[Source records]
=== Begin Enclosure ===
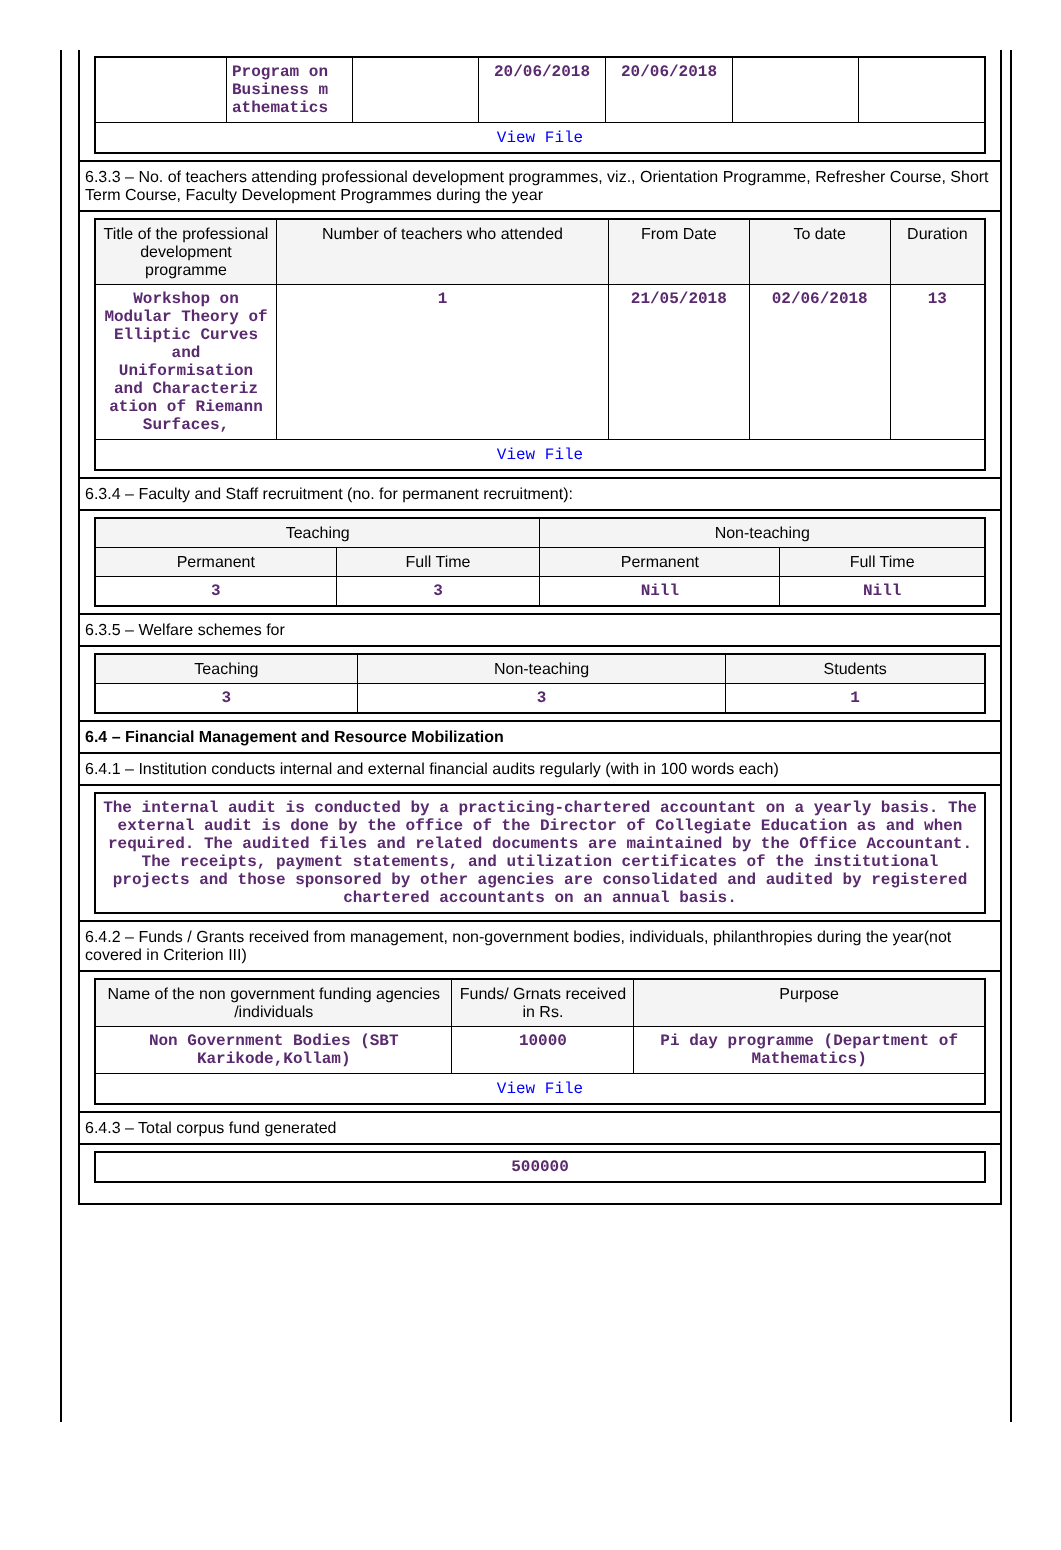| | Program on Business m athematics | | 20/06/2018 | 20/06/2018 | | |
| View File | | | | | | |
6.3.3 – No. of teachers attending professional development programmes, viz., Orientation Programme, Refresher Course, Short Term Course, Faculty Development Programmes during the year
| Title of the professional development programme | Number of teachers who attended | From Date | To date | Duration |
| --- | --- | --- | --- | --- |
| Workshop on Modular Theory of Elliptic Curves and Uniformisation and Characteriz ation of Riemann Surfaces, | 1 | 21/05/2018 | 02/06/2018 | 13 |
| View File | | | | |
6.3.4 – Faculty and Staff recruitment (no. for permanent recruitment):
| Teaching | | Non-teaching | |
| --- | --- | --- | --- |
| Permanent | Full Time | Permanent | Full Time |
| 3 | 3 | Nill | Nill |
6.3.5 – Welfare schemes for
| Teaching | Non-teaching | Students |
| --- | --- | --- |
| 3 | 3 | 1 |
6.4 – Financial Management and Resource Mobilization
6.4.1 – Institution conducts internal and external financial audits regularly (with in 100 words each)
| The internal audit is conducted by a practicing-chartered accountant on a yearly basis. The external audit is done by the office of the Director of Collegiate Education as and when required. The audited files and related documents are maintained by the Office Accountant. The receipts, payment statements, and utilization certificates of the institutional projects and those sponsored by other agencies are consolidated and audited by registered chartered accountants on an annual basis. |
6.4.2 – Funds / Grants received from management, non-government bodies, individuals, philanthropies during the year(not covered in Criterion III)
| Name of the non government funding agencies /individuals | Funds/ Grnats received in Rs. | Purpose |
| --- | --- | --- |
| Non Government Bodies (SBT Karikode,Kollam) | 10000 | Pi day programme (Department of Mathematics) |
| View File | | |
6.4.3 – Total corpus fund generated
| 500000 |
=== End Enclosure ===
WORK INSTRUCTION
Your task is to gather all lines from the entries above that hold the word "teachers".

TASK ANSWER
6.3.3 – No. of teachers attending professional development programmes, viz., Orientation Programme, Refresher Course, Short Term Course, Faculty Development Programmes during the year
| Title of the professional development programme | Number of teachers who attended | From Date | To date | Duration |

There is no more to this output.